Within one year, her message carried on, weathered all storms and inspired millions of students and youngsters across the world to demand decisive action on all these concerns. Her struggle since then also got her Nobel Peace Prize nomination in 2019. Even though Greta didn’t receive the prize, she’s one of the strong contenders for 2020. Let’s tell you a bit more about this young climate change activist who has taken the world by storm.
Where does she come from?
Greta Thunberg was born on January 3, 2003 and has a younger sister at home. She was brought up in Stockholm by her opera singer mother Malena Ernman and her father Svante Thunberg who is an actor. In fact, she is a descendant of a scientist named Svante Arrhenius who had won the Nobel Prize for Chemistry in the year 1903 for coming up with a greenhouse effect model.
Greta has Asperger’s syndrome, widely known as a developmental disorder which many consider is both a superpower and a gift for her.
How she got involved in all these protests?
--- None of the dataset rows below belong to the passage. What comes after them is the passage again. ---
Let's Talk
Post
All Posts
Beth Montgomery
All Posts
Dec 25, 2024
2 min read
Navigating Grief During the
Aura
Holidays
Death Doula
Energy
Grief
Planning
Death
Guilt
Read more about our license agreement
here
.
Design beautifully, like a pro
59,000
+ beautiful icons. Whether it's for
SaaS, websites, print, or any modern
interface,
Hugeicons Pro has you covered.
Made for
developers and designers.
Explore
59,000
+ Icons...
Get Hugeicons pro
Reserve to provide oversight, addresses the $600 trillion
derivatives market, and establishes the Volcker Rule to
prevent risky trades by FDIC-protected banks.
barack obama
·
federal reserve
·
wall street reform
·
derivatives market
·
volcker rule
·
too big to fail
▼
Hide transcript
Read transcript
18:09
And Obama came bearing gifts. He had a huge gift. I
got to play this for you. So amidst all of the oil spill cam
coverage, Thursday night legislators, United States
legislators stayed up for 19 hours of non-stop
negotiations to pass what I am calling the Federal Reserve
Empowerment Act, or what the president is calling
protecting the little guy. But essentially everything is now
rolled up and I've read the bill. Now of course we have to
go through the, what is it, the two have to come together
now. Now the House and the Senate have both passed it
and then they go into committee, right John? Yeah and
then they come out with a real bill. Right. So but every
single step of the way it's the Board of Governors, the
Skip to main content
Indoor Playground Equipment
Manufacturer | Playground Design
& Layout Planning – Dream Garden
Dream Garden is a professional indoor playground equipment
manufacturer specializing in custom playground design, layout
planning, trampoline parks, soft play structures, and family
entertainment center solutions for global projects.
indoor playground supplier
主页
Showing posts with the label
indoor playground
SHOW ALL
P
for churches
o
Greta Thunberg learnt about climate change at the age of eight and wondered why no one was taking any action. She wondered why no one was talking about it despite being aware of it. She took part in a climate change related essay competition conducted by a local newspaper, and won it in May 2018. Exactly 3 months later, she began her protest opposite the Swedish Parliament, making a vow that she will continue until the government accomplished the carbon emissions target set by the various world leaders in 2015, in Paris. Her parents didn’t support her protests outright in the beginning, and told her that she’d be on her own if she went ahead.
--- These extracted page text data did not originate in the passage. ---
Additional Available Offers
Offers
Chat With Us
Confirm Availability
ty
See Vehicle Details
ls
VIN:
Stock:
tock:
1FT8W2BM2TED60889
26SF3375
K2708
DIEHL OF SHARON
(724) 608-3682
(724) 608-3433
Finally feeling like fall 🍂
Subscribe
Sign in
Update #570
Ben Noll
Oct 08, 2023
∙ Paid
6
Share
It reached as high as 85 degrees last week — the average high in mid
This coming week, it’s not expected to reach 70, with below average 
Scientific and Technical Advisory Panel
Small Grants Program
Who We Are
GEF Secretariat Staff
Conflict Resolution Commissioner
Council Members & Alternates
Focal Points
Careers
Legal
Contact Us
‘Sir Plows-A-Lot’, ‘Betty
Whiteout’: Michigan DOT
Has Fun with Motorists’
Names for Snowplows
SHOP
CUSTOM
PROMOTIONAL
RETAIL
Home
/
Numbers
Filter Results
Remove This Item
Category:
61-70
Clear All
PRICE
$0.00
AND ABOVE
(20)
How her protests took shape of a global movement?
Once she was pictured opposite the Swedish Parliament, with her sign, her protest went viral across all social media platforms. Slowly, she found support from all parts of the world and by December 2018, over 20,000 students across the world joined her mission.
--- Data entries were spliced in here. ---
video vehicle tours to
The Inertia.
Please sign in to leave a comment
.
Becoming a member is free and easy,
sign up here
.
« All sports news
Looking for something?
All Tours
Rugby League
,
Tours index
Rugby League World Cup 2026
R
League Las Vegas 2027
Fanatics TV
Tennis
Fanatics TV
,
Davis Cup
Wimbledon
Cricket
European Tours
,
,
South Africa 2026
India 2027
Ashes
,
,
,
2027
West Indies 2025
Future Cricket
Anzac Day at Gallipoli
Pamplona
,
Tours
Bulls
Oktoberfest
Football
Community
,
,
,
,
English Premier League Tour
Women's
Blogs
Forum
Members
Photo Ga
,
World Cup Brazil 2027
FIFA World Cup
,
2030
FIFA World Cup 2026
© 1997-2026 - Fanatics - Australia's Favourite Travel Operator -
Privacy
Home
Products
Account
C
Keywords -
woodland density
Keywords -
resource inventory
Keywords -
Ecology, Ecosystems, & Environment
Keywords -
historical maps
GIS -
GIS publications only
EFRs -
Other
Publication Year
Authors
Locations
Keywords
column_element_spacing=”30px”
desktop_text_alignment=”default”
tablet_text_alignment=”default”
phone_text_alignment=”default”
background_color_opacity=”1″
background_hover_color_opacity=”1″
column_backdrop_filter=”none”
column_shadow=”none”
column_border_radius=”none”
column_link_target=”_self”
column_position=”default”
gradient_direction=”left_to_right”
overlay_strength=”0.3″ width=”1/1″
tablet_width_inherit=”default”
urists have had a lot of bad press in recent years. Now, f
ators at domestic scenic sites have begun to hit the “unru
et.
She travelled to some of these strikes across Europe, opting for train travel to limit the environmental impact. Last September, she travelled to New York and spoke at the United Nations Climate Conference, reaching there in two weeks, through a zero emissions boat. Upon her arrival, several millions of people across the world participated in a climate strike highlighting her influence.
Later in her address at the United Nations, she took politicians to task, blasting them for depending on youngsters for answers. She said, “How dare you?” and that she shouldn’t be there, but in her school across the ocean, yet all the leaders came to the younger generation for hope. How dare they? She blamed them that they stole her dreams and her childhood with their empty words, and warned them that the next generation is watching them closely.